Mengenai tren penerapan kebijakan program dengan banyak buku teks, kepada reporter Thanh Nien , Bapak Nguyen Dac Vinh, Ketua Komite Kebudayaan dan Pendidikan Majelis Nasional, mengatakan: "Jika semangat program dengan banyak buku teks benar, maka dalam satu pelajaran, guru dan siswa dapat menggunakan buku teks apa pun. Oleh karena itu, hak untuk memilih buku mana yang seharusnya menjadi milik siswa dan orang tua. Mengapa kita harus memilih buku ini atau itu? Jika buku-buku tersebut tidak bagus, tidak menarik, dan tidak mudah digunakan, buku-buku itu tidak akan digunakan. Saat ini, kita belum mencapai tujuan akhir untuk menggunakan buku apa pun dalam satu pelajaran. Tempat ini telah mempelajari buku ini, tetapi memperkenalkan buku lain tidak sinkron, sangat sulit. Sebenarnya, program dengan banyak buku teks seharusnya sama dengan pelajaran matematika kelas 5, duduk di mana saja, menggunakan buku apa pun adalah benar.
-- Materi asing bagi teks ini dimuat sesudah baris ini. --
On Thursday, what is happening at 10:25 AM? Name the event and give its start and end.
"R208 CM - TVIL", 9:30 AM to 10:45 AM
Seperti itu, ada 5 buku matematika di pasaran, jika saya memenuhi syarat, saya akan membeli kelimanya untuk anak saya, apa masalahnya?"
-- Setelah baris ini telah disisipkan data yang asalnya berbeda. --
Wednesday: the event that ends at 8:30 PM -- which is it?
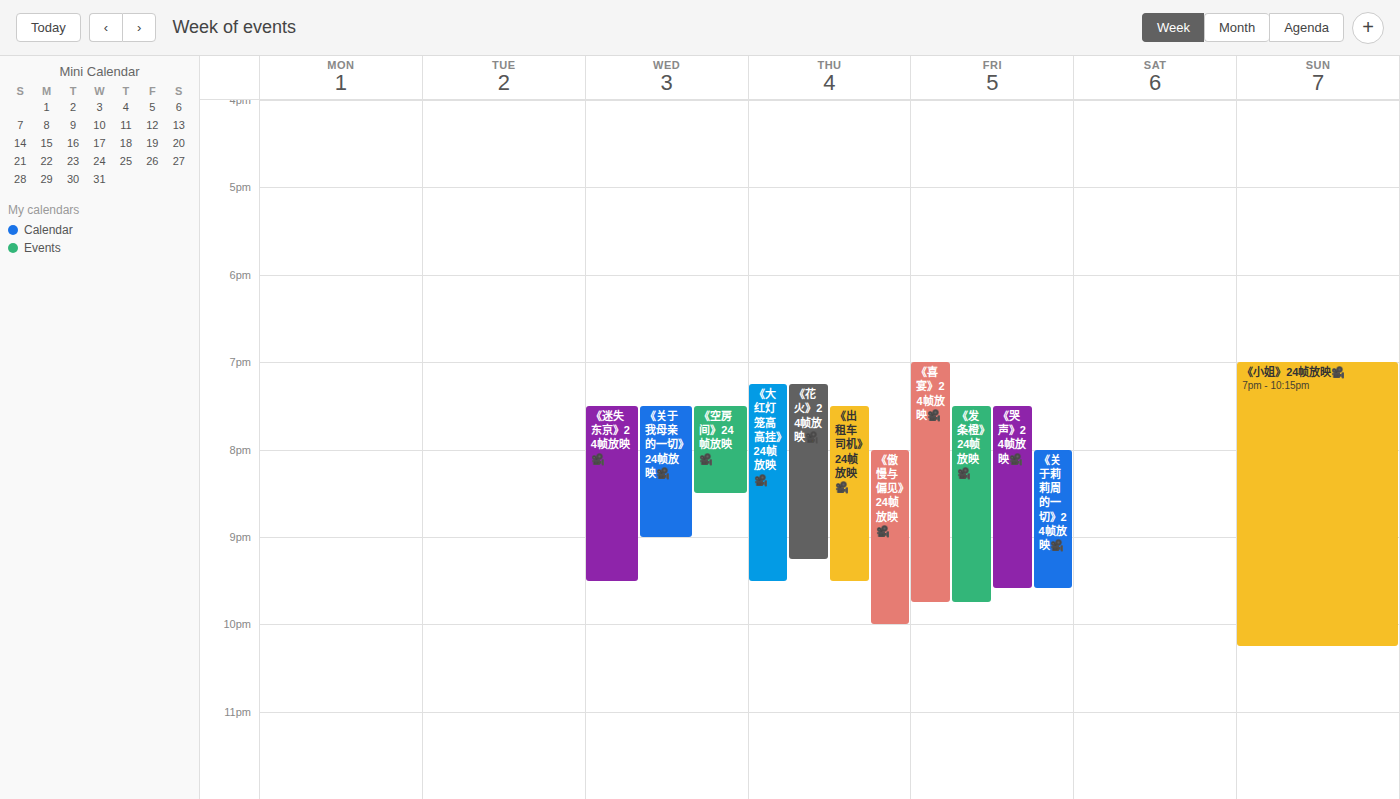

Menteri Pendidikan dan Pelatihan Nguyen Kim Son baru-baru ini menyampaikan: "Perubahan besar kali ini adalah program nasional terpadu, persyaratannya, buku teks adalah bahan ajar, bisa juga menjadi bahan ajar khusus, tetapi kita perlu menggunakannya secara proaktif, bukan bergantung. Buku teks adalah alat dan kita siap menggunakan buku teks lain, bahan ajar lain, menggunakannya secara fleksibel, dan mempromosikan inisiatif kita."
Menurut Tuan Son, jika kita tidak dapat mengubah pendekatan kita terhadap buku teks, kita tidak akan mencapai inovasi yang sangat penting.
Kepala sektor pendidikan dan pelatihan juga menekankan peran kepala sekolah dalam membantu guru mengurangi ketergantungan mereka pada buku teks: "Jika kepala sekolah tidak berinovasi, sulit untuk berharap sekolah akan berinovasi. Jika kepala sekolah tidak berganti, pergantian guru akan sangat sulit dan dapat menyebabkan keruntuhan."